Cons of a winter renovation
While some cities like Vancouver and Penticton will see more rain and cloud during the winter months with temperatures hovering around the zero mark, winter in much of Canada can be very cold and come with a lot of snow. In addition, the days are already very short across Canada by mid-December, so you’ll have even fewer daylight hours than you would in autumn.
If you live in a prairie province or a city that is farther north, chances are good that you will deal with consistent cold weather throughout the winter months. This can be a challenge for similar reasons to spring and fall in that you will have to deal with excess moisture being tracked in and out of your home, however, the sub-zero temperatures can be even tougher to deal with.
Whether you’re doing a reno yourself or hiring a contractor, there will likely be tools and equipment that need to be used for the duration of the project and they may not operate properly in extreme cold, so be sure to factor in a warm, secure storage option.

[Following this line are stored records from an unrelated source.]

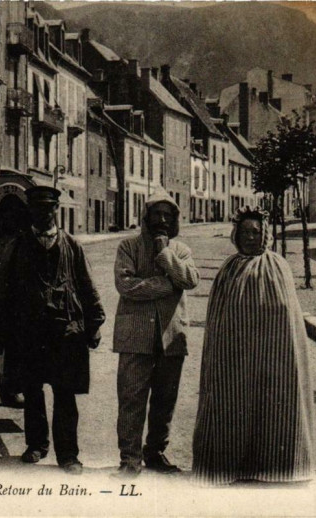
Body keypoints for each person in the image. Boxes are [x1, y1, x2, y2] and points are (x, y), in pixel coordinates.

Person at [0, 185, 105, 475]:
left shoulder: (71, 246)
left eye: (48, 208)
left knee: (65, 394)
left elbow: (87, 285)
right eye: (36, 209)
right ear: (31, 212)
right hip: (28, 333)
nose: (42, 214)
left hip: (65, 332)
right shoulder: (18, 246)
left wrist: (95, 323)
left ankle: (68, 455)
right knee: (32, 392)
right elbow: (2, 291)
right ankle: (37, 445)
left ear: (55, 211)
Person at [192, 205, 315, 486]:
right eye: (245, 232)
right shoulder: (228, 268)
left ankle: (275, 464)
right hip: (233, 354)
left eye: (256, 232)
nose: (250, 237)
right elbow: (217, 317)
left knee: (274, 405)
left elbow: (288, 314)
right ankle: (229, 465)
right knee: (232, 403)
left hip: (274, 353)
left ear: (266, 235)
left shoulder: (278, 265)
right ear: (236, 235)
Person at [113, 189, 200, 476]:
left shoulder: (181, 250)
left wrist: (165, 255)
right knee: (131, 399)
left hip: (171, 338)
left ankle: (155, 453)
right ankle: (129, 459)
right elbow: (126, 286)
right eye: (156, 214)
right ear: (146, 217)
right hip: (135, 337)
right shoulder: (128, 247)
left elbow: (190, 279)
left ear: (174, 220)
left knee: (165, 400)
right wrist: (167, 285)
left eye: (168, 215)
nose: (161, 219)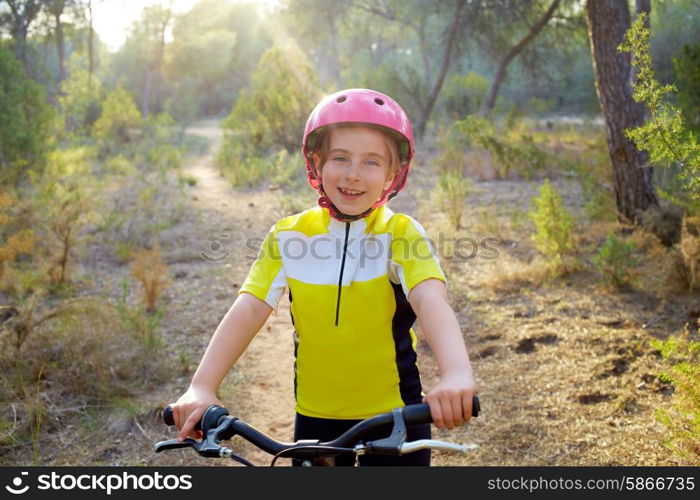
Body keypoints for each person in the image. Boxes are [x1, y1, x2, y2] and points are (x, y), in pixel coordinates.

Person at [170, 88, 477, 466]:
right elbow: (249, 307)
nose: (352, 174)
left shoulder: (401, 233)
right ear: (316, 163)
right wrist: (202, 385)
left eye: (371, 162)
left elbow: (431, 300)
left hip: (397, 418)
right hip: (315, 422)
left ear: (392, 174)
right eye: (340, 158)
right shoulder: (288, 235)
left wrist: (456, 373)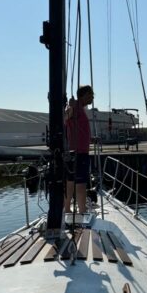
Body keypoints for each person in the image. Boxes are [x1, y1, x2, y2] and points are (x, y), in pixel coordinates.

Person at [64, 85, 94, 215]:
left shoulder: (79, 109)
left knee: (70, 181)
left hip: (76, 151)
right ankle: (82, 211)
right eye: (91, 94)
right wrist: (70, 107)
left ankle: (67, 209)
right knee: (81, 183)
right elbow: (65, 119)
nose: (92, 97)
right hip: (79, 153)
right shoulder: (75, 108)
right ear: (84, 95)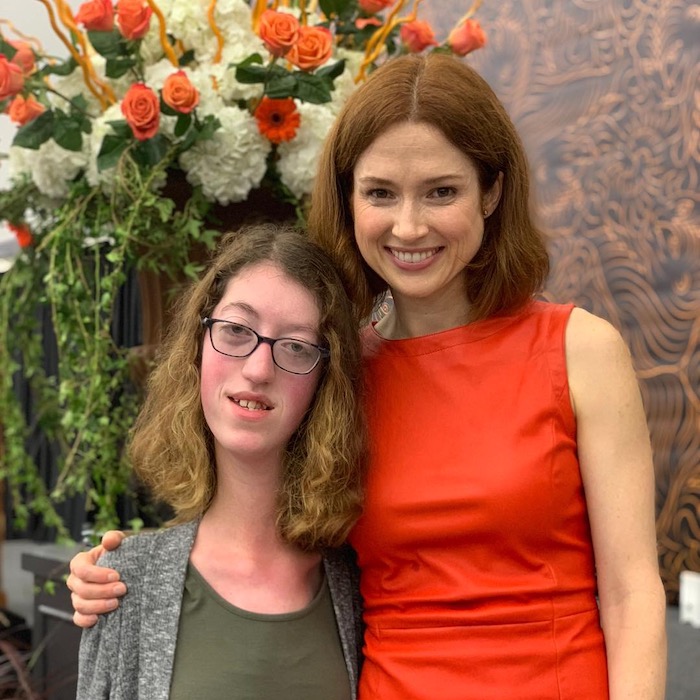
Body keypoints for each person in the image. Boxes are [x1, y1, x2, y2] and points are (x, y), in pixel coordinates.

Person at [68, 53, 667, 699]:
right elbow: (255, 526)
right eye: (381, 192)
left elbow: (633, 594)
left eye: (442, 191)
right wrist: (127, 570)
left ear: (491, 192)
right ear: (348, 198)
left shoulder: (580, 350)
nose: (409, 226)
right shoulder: (337, 367)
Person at [75, 223, 366, 699]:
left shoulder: (360, 584)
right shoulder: (123, 583)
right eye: (235, 330)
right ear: (197, 346)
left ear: (324, 384)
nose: (257, 369)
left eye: (295, 345)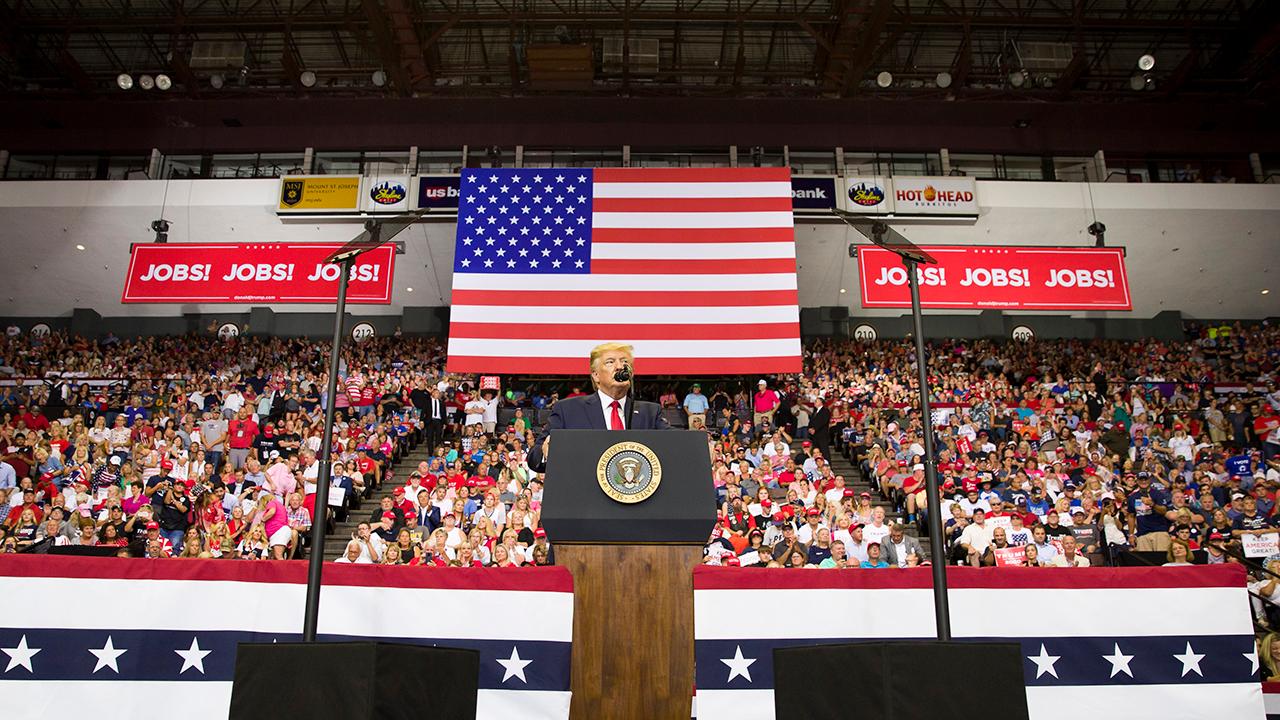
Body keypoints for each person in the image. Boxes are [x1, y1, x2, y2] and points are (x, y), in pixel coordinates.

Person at [526, 343, 670, 472]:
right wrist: (547, 453)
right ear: (595, 375)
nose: (620, 366)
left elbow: (678, 446)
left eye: (625, 362)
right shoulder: (568, 410)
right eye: (610, 362)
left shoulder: (650, 412)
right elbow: (534, 457)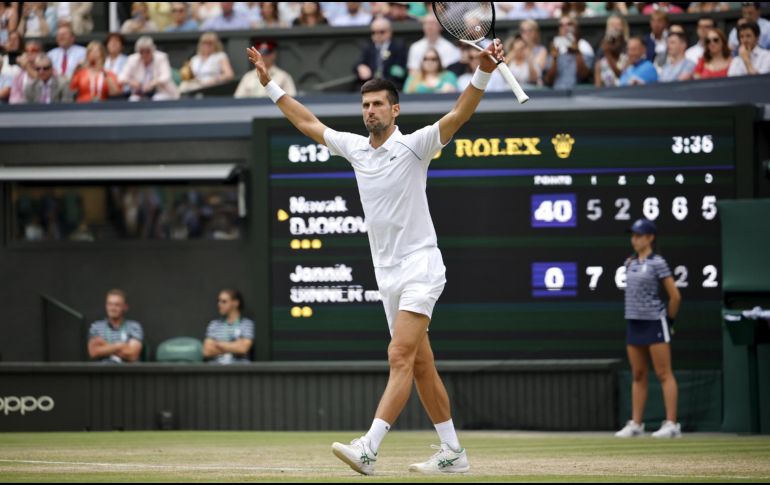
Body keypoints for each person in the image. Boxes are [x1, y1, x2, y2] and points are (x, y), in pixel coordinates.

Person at [246, 32, 509, 479]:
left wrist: (484, 68)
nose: (370, 111)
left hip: (421, 265)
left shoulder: (417, 145)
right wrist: (270, 85)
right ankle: (453, 452)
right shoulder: (354, 149)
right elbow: (307, 123)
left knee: (399, 356)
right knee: (422, 365)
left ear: (395, 109)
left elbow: (460, 113)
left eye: (378, 105)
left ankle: (369, 447)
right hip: (386, 274)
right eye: (366, 105)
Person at [615, 219, 682, 439]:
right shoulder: (629, 263)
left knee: (663, 373)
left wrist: (668, 321)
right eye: (633, 235)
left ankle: (672, 424)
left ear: (650, 237)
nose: (634, 239)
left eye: (639, 235)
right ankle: (636, 424)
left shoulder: (658, 263)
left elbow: (675, 296)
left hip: (655, 322)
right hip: (634, 322)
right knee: (638, 374)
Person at [87, 290, 145, 364]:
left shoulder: (134, 326)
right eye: (109, 304)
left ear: (125, 307)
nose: (112, 308)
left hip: (127, 372)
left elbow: (133, 355)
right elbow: (93, 352)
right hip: (102, 372)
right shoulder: (96, 327)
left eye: (117, 305)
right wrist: (120, 346)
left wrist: (104, 345)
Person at [119, 35, 179, 102]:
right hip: (140, 93)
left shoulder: (161, 57)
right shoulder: (133, 59)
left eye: (147, 51)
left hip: (162, 92)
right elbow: (121, 77)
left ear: (152, 50)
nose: (145, 54)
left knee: (157, 99)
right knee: (133, 99)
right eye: (142, 52)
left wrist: (152, 84)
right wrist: (133, 82)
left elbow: (166, 76)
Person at [355, 16, 408, 90]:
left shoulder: (398, 47)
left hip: (391, 86)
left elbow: (401, 70)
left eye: (381, 32)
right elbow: (357, 65)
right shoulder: (369, 47)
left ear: (389, 32)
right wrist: (360, 67)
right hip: (370, 85)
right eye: (374, 32)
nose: (377, 35)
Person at [203, 289, 255, 364]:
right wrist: (234, 345)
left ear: (235, 303)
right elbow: (207, 351)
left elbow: (243, 348)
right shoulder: (214, 324)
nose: (219, 304)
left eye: (224, 301)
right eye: (218, 301)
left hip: (239, 371)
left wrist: (218, 344)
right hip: (216, 370)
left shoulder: (247, 324)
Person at [543, 16, 594, 90]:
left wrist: (576, 52)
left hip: (579, 92)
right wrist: (554, 59)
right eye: (561, 25)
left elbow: (584, 75)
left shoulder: (584, 46)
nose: (565, 27)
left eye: (569, 24)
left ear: (576, 27)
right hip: (558, 92)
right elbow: (549, 80)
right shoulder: (555, 46)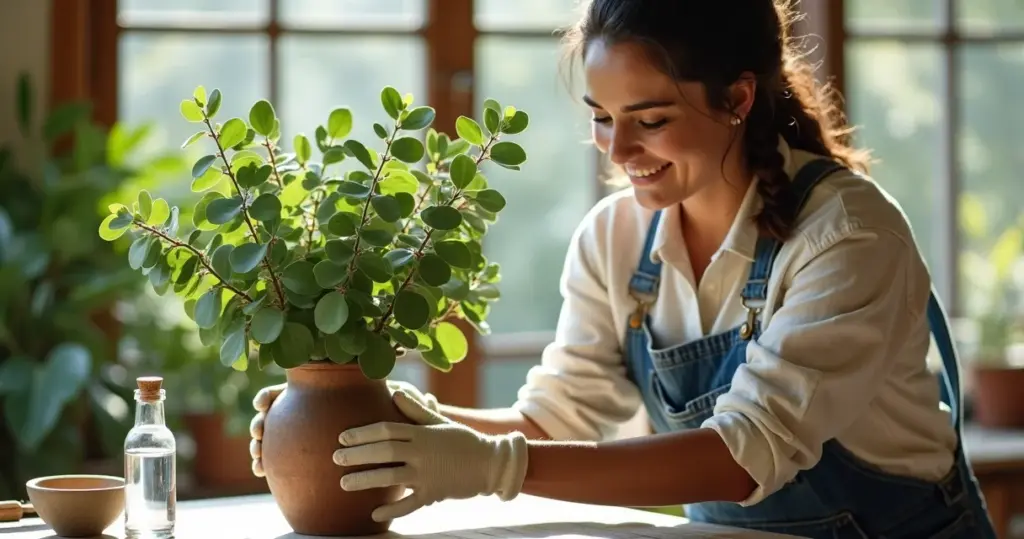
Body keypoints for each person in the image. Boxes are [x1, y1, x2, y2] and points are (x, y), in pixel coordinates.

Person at [248, 1, 998, 537]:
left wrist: (491, 467)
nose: (616, 151)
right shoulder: (616, 237)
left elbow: (743, 456)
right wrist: (386, 422)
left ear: (737, 97)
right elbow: (555, 418)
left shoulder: (848, 235)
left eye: (651, 118)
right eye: (602, 116)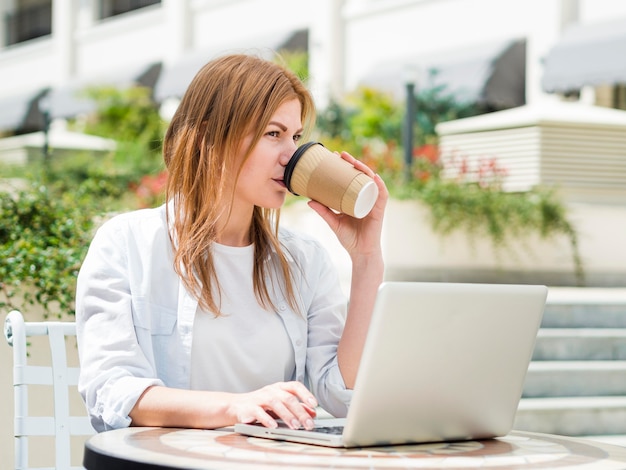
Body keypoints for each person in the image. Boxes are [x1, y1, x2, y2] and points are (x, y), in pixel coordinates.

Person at [75, 53, 388, 433]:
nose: (292, 156)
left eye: (296, 136)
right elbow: (112, 388)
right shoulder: (128, 244)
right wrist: (236, 408)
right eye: (273, 134)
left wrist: (367, 259)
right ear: (211, 136)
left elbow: (340, 394)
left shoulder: (304, 259)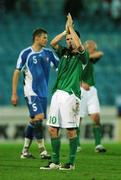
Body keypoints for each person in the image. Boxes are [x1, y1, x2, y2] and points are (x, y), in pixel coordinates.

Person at [40, 13, 88, 170]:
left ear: (76, 39)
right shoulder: (64, 53)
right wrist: (65, 31)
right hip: (57, 94)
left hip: (71, 95)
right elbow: (53, 43)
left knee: (70, 130)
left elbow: (79, 45)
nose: (68, 41)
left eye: (70, 39)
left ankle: (71, 163)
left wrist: (71, 28)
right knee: (53, 128)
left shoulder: (83, 56)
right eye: (67, 40)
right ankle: (55, 161)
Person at [11, 28, 59, 159]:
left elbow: (60, 69)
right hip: (31, 92)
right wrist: (14, 93)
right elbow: (16, 72)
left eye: (46, 37)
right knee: (39, 118)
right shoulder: (26, 53)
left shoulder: (48, 53)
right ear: (36, 38)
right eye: (44, 37)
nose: (46, 40)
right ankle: (42, 150)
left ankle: (25, 151)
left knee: (34, 120)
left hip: (43, 93)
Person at [77, 40, 106, 153]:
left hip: (92, 91)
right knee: (78, 119)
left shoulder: (90, 58)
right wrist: (81, 83)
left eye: (94, 47)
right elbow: (72, 74)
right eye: (92, 47)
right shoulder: (79, 58)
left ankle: (98, 144)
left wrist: (89, 55)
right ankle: (77, 144)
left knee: (96, 117)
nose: (94, 49)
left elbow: (101, 54)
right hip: (80, 90)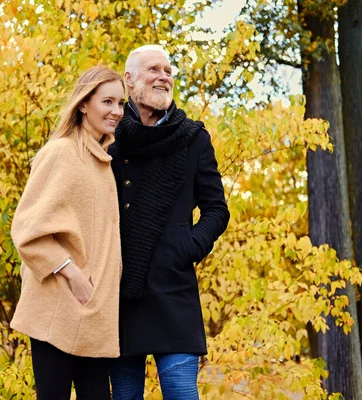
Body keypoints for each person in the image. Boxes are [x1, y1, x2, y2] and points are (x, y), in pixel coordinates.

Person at [108, 45, 230, 399]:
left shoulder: (192, 137)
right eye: (154, 70)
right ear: (129, 80)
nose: (164, 76)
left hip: (172, 288)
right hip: (120, 290)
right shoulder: (109, 136)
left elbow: (216, 209)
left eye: (169, 71)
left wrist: (187, 245)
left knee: (181, 393)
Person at [10, 66, 125, 400]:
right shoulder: (61, 153)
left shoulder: (102, 160)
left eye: (120, 103)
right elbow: (28, 229)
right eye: (107, 101)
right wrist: (72, 273)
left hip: (93, 311)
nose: (117, 111)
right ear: (84, 104)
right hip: (58, 303)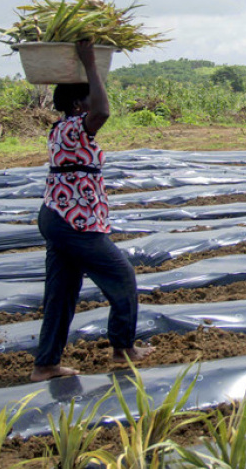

Another factor to consider is whether or not ventilation is important during your home reno. If there will be chemicals used, a lot of dust, or painting involved, be sure to consider air quality. When it’s -30 degrees outside, we’re less likely to want to open doors and windows, which can result in poor or even dangerous air quality, so make sure you have a plan to keep the air inside your home clean and safe.
Pros of a winter renovation
Because of our often uncooperative Canadian weather, fewer people will choose to start a home renovation project during the winter. This means the cost of supplies and trades will likely be at their lowest because there’s less demand and competition.
So, if your renovation will be done entirely indoors, then winter might be a smart time of year for you to tackle it because you will probably save money and there’s less likelihood of you waiting on your contractor or trades because they will have more availability and flexibility.
Also, unless you engage in a lot of winter activities, chances are you’ll also have more time on the weekends to take on projects around the house.